Well, this comment made me think of two things. One, how is he going to explain to the inmates that his is in prison for life because he punched a guy for bread:

Whatcha in for man!”
“They just couldn’t give me any more damn bread! I love that stuff. A half loaf is not enough. I love that stuff! I will punch that guy again for bread!”

The more important thing is that this guy was me. He was me making a big deal over stupid things. Which I did all of the time. I never worried about important things, just silly things:

“Tony, the house is on fire”
Ehhhh, well get a new one”

“Tony, could you go get the mail for me”
“That is ridiculous. Why would you ask for such a crazy request!!!!!”

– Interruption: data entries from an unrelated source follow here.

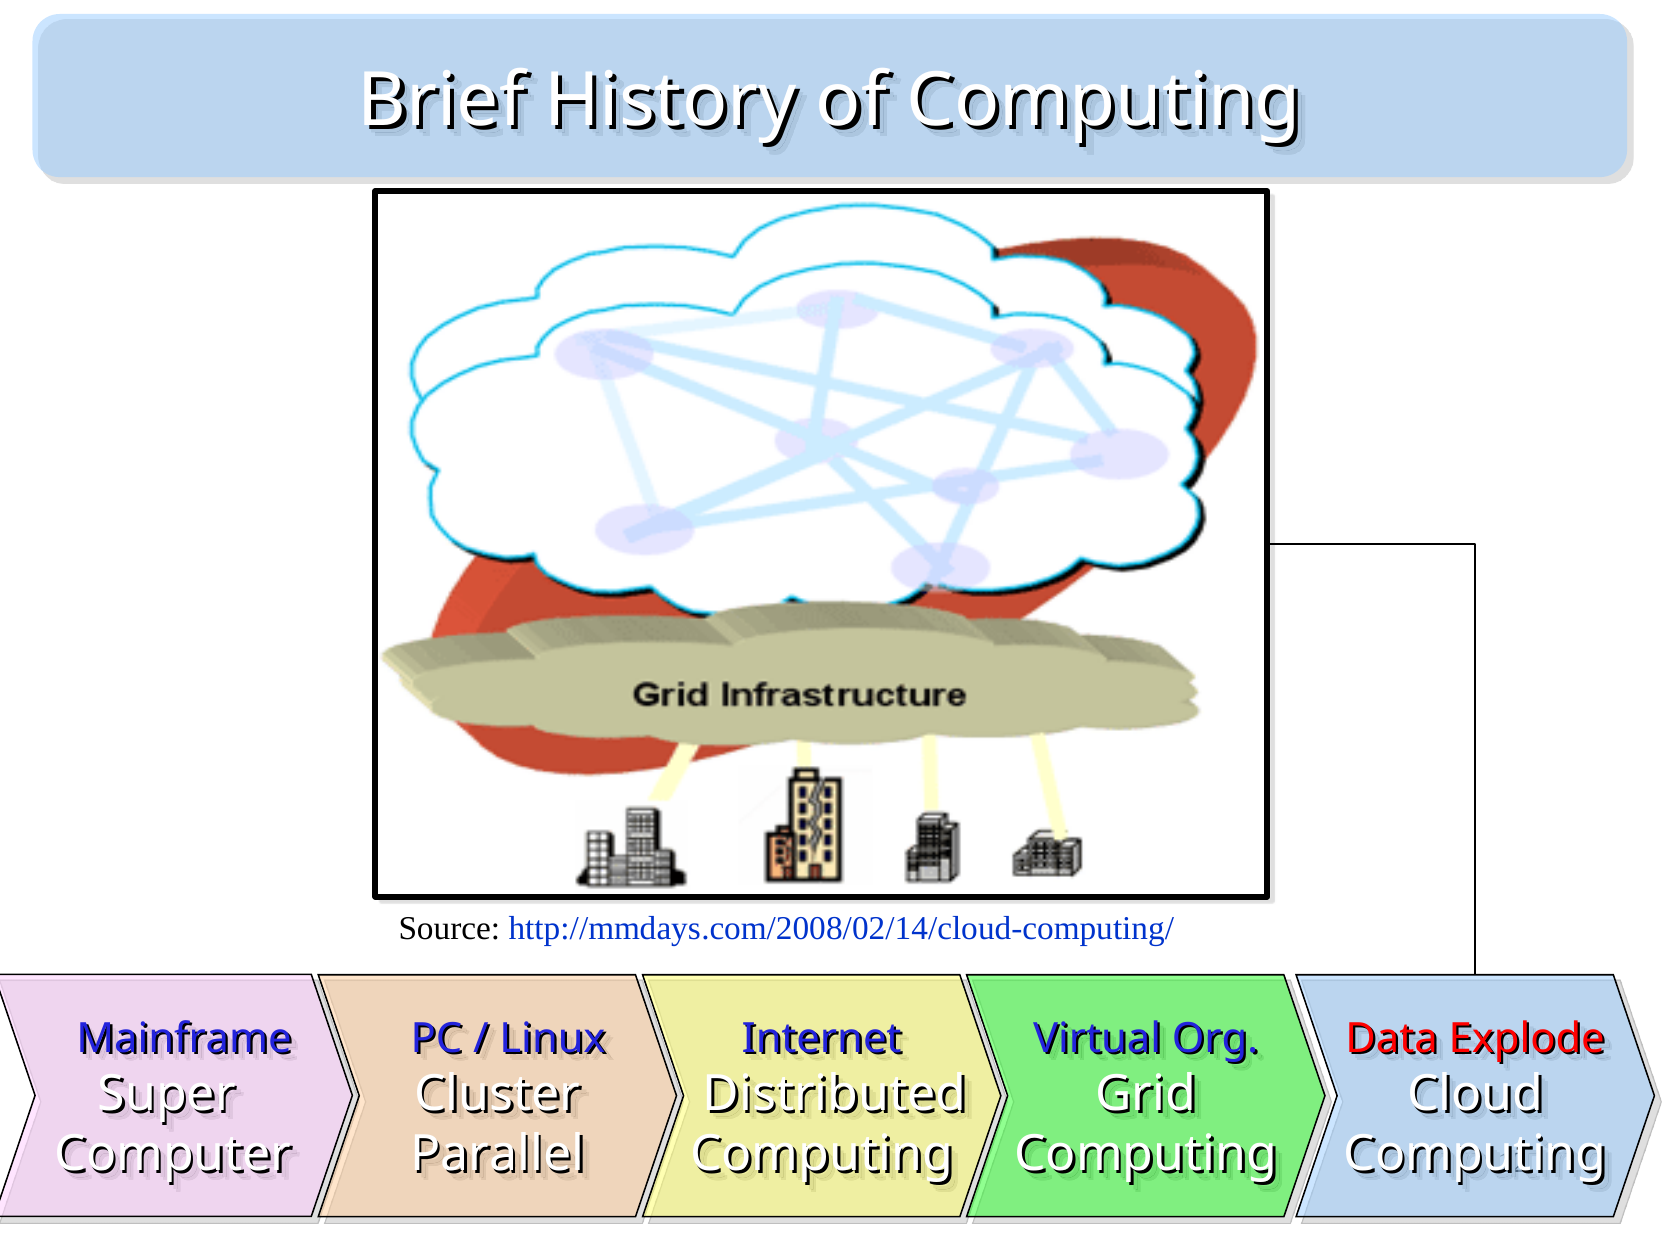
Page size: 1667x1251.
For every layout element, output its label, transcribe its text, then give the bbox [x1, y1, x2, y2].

text_box Data Explode Cloud Computing [1296, 974, 1655, 1217]
text_box Mainframe Super Computer [0, 974, 353, 1217]
text_box Internet Distributed Computing [642, 974, 1001, 1217]
text_box Brief History of Computing [32, 13, 1628, 178]
text_box Source: http://mmdays.com/2008/02/14/cloud-computing/ [383, 898, 1252, 954]
text_box PC / Linux Cluster Parallel [318, 974, 677, 1217]
text_box Virtual Org. Grid Computing [966, 974, 1325, 1217]
picture [378, 193, 1265, 894]
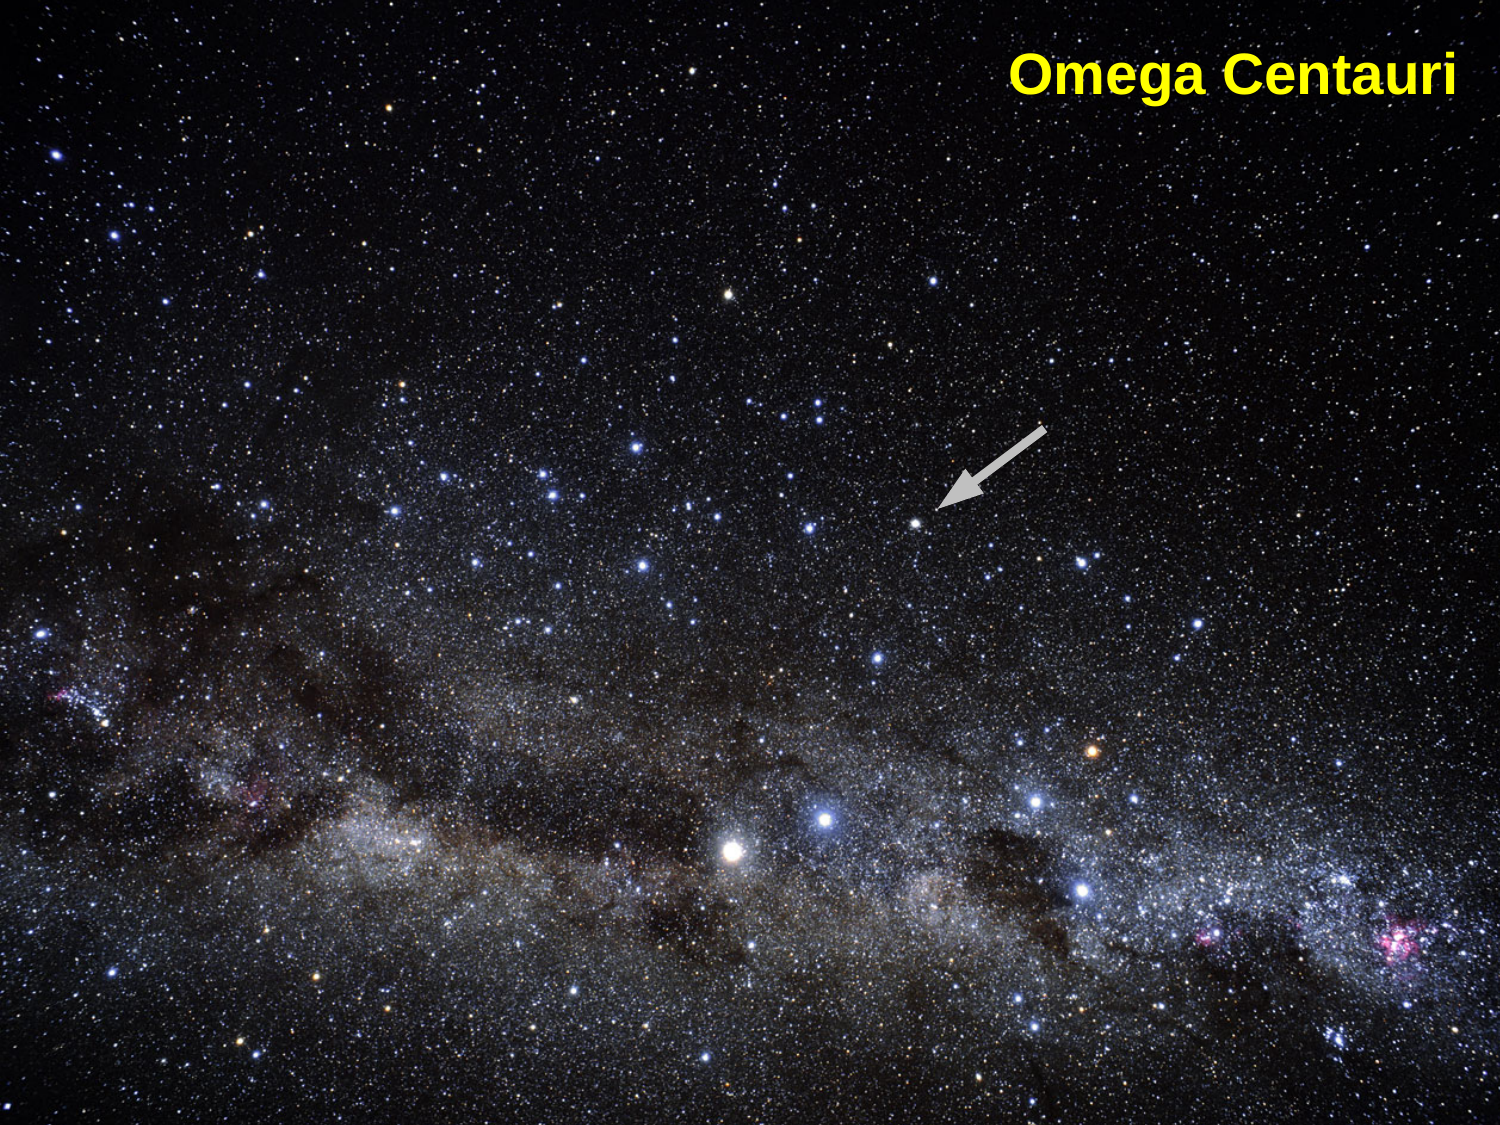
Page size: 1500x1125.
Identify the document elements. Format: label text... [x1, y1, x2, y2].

text_box Omega Centauri [994, 34, 1474, 115]
picture [0, 0, 1500, 1125]
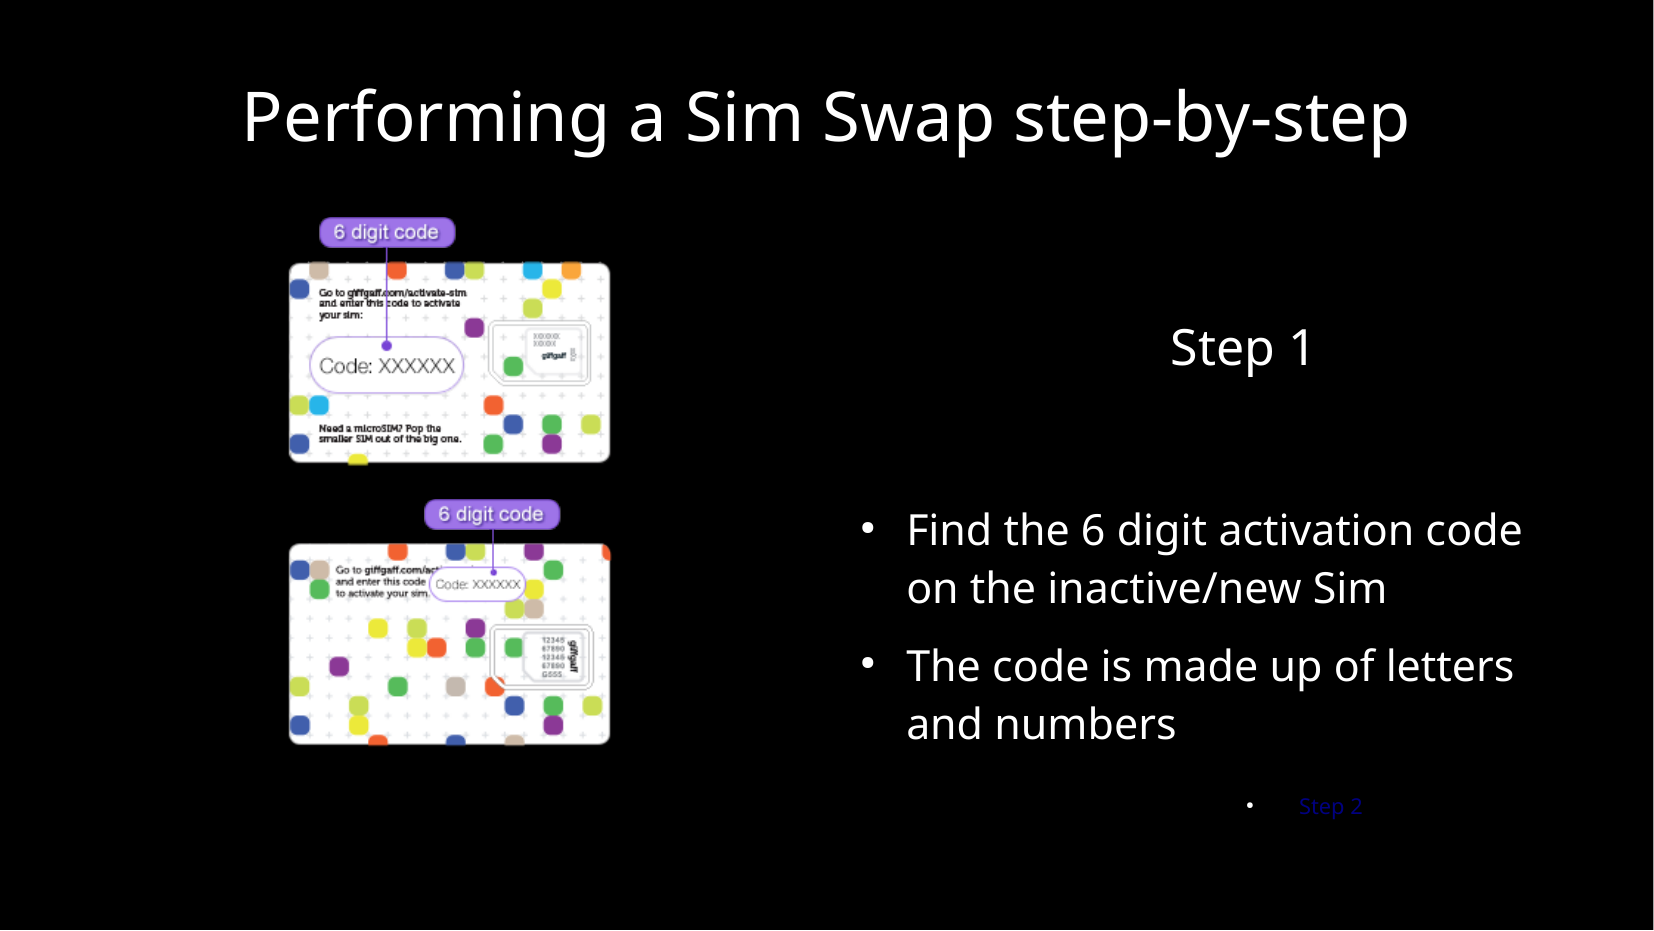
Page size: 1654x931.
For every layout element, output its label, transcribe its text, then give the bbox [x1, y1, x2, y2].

Worrying about small silly things is how I would sabotage my weight loss journeys. I would be on a roll, eating very well, when suddenly someone would bring cupcakes into work, and I would eat one, and ruin my plan.
“You were eating so well?”
“Stupid Cupcakes”
I would be working out well, when my schedule would change at work, and then I could not adjust.
“You were working out so well?”
“Stupid Schedule”

I still have fears that I will go back to my old ways one day. I will always have those fears. One thing I will not have fear of is that something silly will ruin me. Not any more! I might have a cupcake one day, but it WILL NOT ruin 197 pounds lost, and my schedule changes at work all of the time, but it WILL NOT ruin my 90 minute workouts. Not any more!

So finally, I gave this guy 6 loaves of bread, and paid for his meal. He still left unhappy. There is not much more I could do. I ruined his day.
When he left and employee came up to me and said “Wow, that guy was a JERK!”

I replied “No he wasn’t, he was just like a 400 pound guy I used to know.”